Would be something like this:

会是这样的:

  function cleanupXML($xml) {
    $xmlOut = '';
    $inTag = false;
    $xmlLen = strlen($xml);
    for($i=0; $i < $xmlLen; ++$i) {
        $char = $xml[$i];
        // $nextChar = $xml[$i+1];
        switch ($char) {
        case '<':
          if (!$inTag) {
              // Seek forward for the next tag boundry
              for($j = $i+1; $j < $xmlLen; ++$j) {
                 $nextChar = $xml[$j];
                 switch($nextChar) {
                 case '<':  // Means a < in text
                   $char = htmlentities($char);
                   break 2;
                 case '>':  // Means we are in a tag
                   $inTag = true;
                   break 2;
                 }
              }
          } else {
             $char = htmlentities($char);
          }
          break;
        case '>':
          if (!$inTag) {  // No need to seek ahead here
             $char = htmlentities($char);
          } else {
             $inTag = false;
          }
          break;
        default:
          if (!$inTag) {
             $char = htmlentities($char);
          }
          break;
        }
        $xmlOut .= $char;
    }
    return $xmlOut;
  }

Which is a simple state machine noting whether we are in a tag or not and if not then encoding the text using htmlentities.

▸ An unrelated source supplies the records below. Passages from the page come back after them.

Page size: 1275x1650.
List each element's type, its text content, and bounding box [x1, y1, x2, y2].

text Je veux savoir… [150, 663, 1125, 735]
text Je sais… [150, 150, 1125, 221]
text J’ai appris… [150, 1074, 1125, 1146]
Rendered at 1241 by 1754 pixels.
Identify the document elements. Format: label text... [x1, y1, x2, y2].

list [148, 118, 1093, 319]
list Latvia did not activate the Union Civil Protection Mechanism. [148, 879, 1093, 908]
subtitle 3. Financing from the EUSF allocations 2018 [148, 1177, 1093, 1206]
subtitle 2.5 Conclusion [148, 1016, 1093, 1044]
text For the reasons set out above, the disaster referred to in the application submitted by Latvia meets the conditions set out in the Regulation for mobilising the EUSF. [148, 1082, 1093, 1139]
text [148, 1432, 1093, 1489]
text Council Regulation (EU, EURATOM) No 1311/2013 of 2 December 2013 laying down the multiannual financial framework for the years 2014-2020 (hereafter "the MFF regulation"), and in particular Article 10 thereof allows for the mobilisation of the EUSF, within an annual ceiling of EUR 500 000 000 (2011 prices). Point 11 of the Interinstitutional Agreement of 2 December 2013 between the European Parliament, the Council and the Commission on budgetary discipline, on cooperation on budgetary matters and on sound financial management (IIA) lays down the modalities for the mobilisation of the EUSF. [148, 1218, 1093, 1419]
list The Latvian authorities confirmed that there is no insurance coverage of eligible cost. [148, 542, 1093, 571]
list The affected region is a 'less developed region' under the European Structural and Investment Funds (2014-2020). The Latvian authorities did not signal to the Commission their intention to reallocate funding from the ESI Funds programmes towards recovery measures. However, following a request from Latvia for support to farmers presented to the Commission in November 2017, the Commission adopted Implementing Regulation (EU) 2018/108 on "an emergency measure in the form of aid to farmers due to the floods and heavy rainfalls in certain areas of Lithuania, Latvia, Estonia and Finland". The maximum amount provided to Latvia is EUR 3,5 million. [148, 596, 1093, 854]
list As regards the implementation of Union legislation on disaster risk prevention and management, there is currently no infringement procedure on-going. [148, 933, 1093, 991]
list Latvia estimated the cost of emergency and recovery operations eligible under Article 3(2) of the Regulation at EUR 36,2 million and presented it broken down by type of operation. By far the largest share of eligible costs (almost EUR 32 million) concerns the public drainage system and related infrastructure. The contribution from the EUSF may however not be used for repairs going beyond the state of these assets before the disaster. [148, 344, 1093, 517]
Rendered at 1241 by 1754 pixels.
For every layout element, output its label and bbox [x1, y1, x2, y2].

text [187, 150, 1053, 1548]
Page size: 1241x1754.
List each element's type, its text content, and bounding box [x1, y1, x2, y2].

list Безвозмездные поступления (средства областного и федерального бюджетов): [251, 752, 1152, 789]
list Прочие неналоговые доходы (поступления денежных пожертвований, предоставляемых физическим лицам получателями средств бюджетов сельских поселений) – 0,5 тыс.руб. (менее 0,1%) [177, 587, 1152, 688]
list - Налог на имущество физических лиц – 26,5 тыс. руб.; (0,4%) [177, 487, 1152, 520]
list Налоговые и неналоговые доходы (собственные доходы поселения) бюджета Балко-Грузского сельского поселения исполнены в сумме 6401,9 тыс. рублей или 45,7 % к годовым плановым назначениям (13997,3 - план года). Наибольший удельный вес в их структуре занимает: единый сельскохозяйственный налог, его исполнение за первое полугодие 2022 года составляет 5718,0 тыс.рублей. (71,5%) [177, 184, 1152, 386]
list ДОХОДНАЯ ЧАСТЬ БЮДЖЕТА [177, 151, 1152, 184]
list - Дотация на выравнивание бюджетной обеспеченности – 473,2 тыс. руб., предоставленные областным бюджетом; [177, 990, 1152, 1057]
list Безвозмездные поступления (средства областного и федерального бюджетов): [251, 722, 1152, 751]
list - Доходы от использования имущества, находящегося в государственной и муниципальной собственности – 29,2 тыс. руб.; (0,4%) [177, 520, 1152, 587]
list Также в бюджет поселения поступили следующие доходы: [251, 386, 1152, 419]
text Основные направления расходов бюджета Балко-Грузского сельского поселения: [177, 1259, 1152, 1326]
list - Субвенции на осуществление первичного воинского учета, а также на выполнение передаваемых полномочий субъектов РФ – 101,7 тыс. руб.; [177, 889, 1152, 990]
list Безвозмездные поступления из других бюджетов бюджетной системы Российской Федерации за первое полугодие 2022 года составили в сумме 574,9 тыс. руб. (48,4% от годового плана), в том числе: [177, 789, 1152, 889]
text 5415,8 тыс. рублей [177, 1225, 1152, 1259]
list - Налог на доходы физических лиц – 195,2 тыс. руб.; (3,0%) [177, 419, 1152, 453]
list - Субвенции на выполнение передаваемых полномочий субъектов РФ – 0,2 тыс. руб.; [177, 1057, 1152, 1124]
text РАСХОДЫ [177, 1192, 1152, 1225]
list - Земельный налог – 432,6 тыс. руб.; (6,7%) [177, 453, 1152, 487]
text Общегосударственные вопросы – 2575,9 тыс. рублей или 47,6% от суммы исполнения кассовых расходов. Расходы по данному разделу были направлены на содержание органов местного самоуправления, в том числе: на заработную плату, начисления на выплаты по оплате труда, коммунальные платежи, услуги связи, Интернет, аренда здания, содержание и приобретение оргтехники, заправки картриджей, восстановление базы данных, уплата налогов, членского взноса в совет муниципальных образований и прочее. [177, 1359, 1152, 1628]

这是一个简单的状态机,它记录我们是否在标记中,如果不是,则使用htmlentities对文本进行编码。

It's worth noting that this will be memory hungry on large files so you may want to rewrite it as a stream plugin or a pre-processor.

值得注意的是,在大型文件中,这将占用大量内存,因此您可能希望将其重写为流插件或预处理器。

#2


10  

To solve this issue, set the DomDocument recover property to TRUE before loading XML Document

为了解决这个问题,在加载XML文档之前,将DomDocument恢复为TRUE。

$dom->recover = TRUE;

$ dom - >恢复= TRUE;

Try this code:

试试这段代码:

$feedURL = '3704017_14022010_050004.xml';
$dom = new DOMDocument();
$dom->recover = TRUE;
$dom->load($feedURL);

#3


0  

If tidy extension is not an option, you may consider htmlpurifier.

如果不选择tidy扩展,您可以考虑htmlpurifier。